Taking voice lessons, she shed her Neapolitan dialect for a clearer Italian. She posed for more pictures—semi-covered with a bath towel, twirling an eel like a two-foot hot dog, being lassoed by Indians, having her brassière adjusted by a male volunteer, going to Mass, holding her skirt so high that the Italian police confiscated the entire edition of the magazine that ran the picture on its cover.

Editors took one look at that wonderful set of beautiful big luminous eyes and craved photographs of Sophia for their newspapers and magazines.

Walk in the Rain. Suddenly Sophia Loren was a star. Mouthing Verdi while Renata Tebaldi's voice was fed into the sound track, she became a voluptuous, musky Aïda. And in Gold of Naples, the picture that spread her reputation across continents and seas, she played a Neapolitan pizza vendor's wife whose wonderful, self-congratulating look seemed to say: "Look at me. I'm all woman, and it will be a long time before you see such a woman again." She took a long, unforgettable walk in the rain through the streets of the city, drinking the applause of venal eyes.

Within four years, she starred in 21 pictures, some of them with Hollywood companies working abroad. She bared her north temperate zone in Two Nights with Cleopatra and her subtropics in Woman of the River. But the great moment of that early phase of her career came when she played a sponge diver in Boy on a Dolphin. Following the custom of native girls in the Greek islands, she lifted her skirt toward her hips, tucked it between her legs, and pinned it in back to her belt.

She dived into the mottled blue-green Aegean, and when she came up, all dripping and skin-soaked, the sea had yielded its finest vision since Botticelli painted Aphrodite on her shell.

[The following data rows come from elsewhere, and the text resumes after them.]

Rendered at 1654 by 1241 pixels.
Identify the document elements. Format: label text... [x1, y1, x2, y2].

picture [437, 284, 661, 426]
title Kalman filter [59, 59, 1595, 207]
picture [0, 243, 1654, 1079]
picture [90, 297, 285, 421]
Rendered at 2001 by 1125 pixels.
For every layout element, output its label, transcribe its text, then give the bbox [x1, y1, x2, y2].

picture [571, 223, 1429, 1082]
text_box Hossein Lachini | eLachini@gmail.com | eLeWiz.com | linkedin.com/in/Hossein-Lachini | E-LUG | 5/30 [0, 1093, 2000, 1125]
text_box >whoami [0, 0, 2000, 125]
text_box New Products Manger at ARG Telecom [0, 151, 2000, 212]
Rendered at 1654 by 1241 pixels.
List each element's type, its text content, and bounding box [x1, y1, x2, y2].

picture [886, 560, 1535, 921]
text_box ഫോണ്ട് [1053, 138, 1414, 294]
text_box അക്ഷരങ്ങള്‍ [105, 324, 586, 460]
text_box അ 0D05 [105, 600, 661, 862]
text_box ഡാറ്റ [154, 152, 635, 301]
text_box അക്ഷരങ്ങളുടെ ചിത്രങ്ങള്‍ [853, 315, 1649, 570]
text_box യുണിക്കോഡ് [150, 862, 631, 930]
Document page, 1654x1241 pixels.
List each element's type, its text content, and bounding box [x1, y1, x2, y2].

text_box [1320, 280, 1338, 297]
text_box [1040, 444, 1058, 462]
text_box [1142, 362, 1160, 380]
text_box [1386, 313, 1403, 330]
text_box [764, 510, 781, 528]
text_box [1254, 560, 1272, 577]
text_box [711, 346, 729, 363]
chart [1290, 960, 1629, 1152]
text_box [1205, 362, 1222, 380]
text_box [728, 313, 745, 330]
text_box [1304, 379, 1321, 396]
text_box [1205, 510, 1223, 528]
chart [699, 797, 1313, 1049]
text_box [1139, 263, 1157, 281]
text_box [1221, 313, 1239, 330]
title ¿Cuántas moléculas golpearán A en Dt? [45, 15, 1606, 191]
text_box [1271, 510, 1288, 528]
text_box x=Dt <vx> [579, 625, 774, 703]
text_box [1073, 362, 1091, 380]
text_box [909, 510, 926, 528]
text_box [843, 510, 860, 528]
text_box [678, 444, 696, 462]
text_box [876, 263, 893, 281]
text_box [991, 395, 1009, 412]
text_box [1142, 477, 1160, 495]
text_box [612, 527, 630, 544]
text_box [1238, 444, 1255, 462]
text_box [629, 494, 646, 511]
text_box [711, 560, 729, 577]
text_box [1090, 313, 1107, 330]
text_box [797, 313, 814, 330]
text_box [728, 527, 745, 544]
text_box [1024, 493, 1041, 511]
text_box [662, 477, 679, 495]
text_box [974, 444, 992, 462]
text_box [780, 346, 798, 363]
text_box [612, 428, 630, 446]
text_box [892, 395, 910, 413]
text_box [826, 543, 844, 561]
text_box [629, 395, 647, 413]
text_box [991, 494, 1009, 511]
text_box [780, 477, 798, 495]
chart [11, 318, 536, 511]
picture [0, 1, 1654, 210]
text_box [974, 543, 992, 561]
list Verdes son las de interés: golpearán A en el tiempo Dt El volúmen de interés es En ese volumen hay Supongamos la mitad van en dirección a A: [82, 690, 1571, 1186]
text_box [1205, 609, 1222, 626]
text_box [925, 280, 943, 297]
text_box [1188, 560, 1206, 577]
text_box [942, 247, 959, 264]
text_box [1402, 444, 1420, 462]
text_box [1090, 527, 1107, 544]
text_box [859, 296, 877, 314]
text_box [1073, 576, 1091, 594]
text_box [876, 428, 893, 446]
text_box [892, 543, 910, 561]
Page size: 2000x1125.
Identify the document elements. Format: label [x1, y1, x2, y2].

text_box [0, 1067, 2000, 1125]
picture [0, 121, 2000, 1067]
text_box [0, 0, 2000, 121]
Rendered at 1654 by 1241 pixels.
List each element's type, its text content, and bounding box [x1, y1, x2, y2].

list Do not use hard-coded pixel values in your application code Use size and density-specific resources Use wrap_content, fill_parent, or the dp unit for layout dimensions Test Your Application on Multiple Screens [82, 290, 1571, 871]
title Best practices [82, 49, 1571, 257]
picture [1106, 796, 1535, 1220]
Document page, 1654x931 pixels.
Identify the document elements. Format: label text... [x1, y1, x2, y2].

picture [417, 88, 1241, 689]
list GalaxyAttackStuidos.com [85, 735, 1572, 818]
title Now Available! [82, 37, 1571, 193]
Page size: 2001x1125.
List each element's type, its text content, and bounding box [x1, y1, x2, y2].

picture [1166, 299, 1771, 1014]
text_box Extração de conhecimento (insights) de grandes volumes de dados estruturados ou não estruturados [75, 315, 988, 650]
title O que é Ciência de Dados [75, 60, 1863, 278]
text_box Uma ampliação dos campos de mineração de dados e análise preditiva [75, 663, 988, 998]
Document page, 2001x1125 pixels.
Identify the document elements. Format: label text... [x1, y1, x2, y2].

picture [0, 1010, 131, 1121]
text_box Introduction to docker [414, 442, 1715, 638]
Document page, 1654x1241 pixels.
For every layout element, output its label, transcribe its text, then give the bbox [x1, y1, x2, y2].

All the Best. Supervising all this with a watchful eye was Producer Carlo Ponti, who met Sophia when she first went to Rome, signed her to something the Italians call a "personal contract," helped shape her career, became her lover, then her husband (in 1957) by proxy marriage in Mexico, then technically her lover again —this year—when bigamy charges pressed by a religious zealot in Milan forced the couple to disavow their marriage. Carlo had been married before, and his divorce, also Mexican, is recognized in Italy by neither church nor state. "I give up," says Sophia. "I'm married, I'm not married.

I'm this, I'm that. Basta. I feel married, and lots of married people don't feel married." Ponti is a major figure in the Italian cinema in his own right. He has produced hundreds of films, including Gold of Naples, La Strada and War and Peace. It is sometimes barbarously pointed out that he is twice as old as she is and half as tall.